Medvedev, will represent Russia at a meeting of the Group of 8 nations at Camp
David, Md., in May.
Mr. Medvedev, in a
speech at the Russian Council on Foreign Affairs on Friday, suggested that
chances for a breakthrough on Syria were small. Addressing United States and
international defense experts, he faulted proposals from Western countries to
use force in Iran and Syria, and called for legal means to block United Nations
member nations from acting without the blessing of the Security Council.
“Someone wants to
create a modern democratic country in Syria, someone wants to ‘finish off’
Iran’s nuclear program,” Mr. Medvedev said. “Yes, we are also very worried
about many processes, including those I have mentioned. But in everything that
is going on, you often see simply damaged logic and the psychology of war.”
Mr. Medvedev also left
little hope that he and Mr. Obama could break an impasse on a planned missile
defense shield, which Russia fears could intercept its own nuclear missiles.
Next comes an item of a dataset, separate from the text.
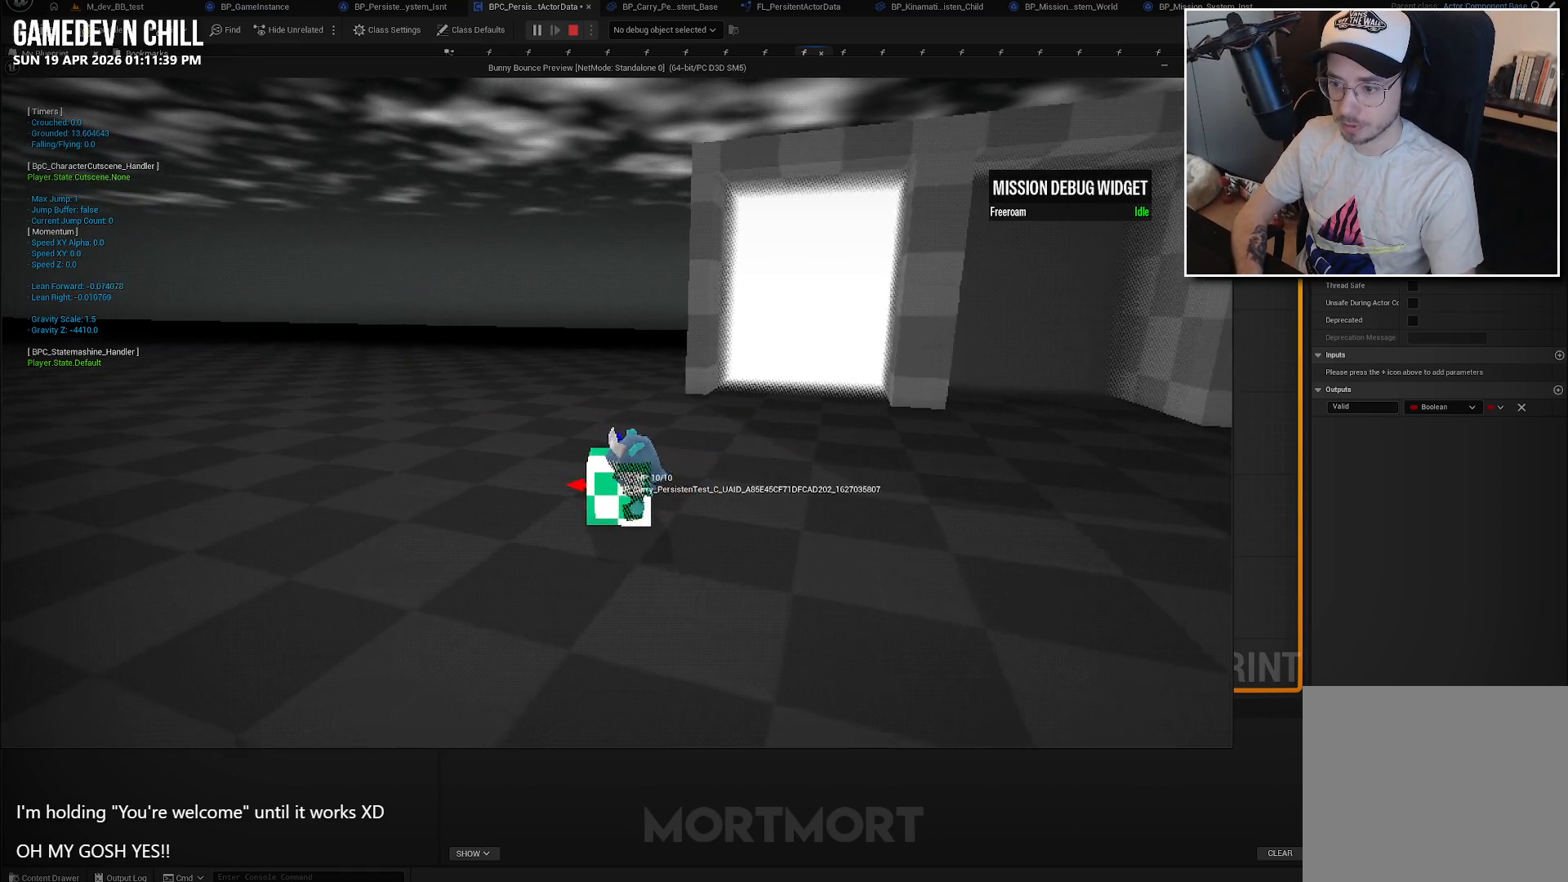
{"buttons": [], "left_stick": "right", "right_stick": "center", "events": [[116, "left_stick", "right"]]}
“We have time, but it is running out,” Mr. Medvedev said, reiterating the
longstanding Russian demand for a legally binding commitment that Russian
forces would not be targeted.
For Mr. Obama, the
visit to the demilitarized zone, his first, is a staple of cold war-era
diplomacy. But it is also a gesture to South Korea’s president, Lee Myung-bak,
with whom the president has grown personally close, as the White House has made
South Korea arguably its staunchest Asian ally.
The flare-up of
tensions with North Korea is a reminder, experts say, of how crafty a
negotiator the country can be. Days after announcing the satellite launch, the
North Koreans invited inspectors from the International Atomic Energy Agency to
tour nuclear facilities there.
That could put the
United States in an awkward position, the experts said. If North Korea goes ahead
with the launch and the administration rescinds its food aid, the North will
have a pretext to expel the inspectors from the country and blame Washington.
“We don’t get what we
want, which is to have inspectors on the ground, and to have no missile tests
or other provocations,” said Victor Cha, who was a top adviser on North Korea
to President George W. Bush. “The question is, how did we get into the
situation?”
Given North Korea’s
unreliable history, administration officials said, they had meager expectations
that food aid would set the stage for a breakthrough on nuclear negotiations.
Managing expectations
will also be a theme of the broader summit meeting. While there are a few
notable successes — Ukraine, which once had 2,600 strategic nuclear weapons, is
expected to announce that it has eliminated all its weapons-usable material —
Pakistan and other countries are continuing to make bombs and weapons-grade
fuel.
On Tuesday, Mr. Obama
will meet with Pakistan’s prime minister, Yousuf Raza Gilani, to discuss the
security situation in Afghanistan as well as nuclear security issues.
“If you were grading
on a broad scale, there would be a lot of incomplete scores,” said Sam Nunn, a
former senator from Georgia and the founder of the Nuclear Threat
Initiative, a private advocacy group in Washington, who cited India,
Iran and Pakistan.
Still, said Graham T.
Allison, a nuclear terrorism expert and director of the Belfer
Center for Science and International Affairs at Harvard, “for focusing
attention on a problem, conferences like this are powerful.”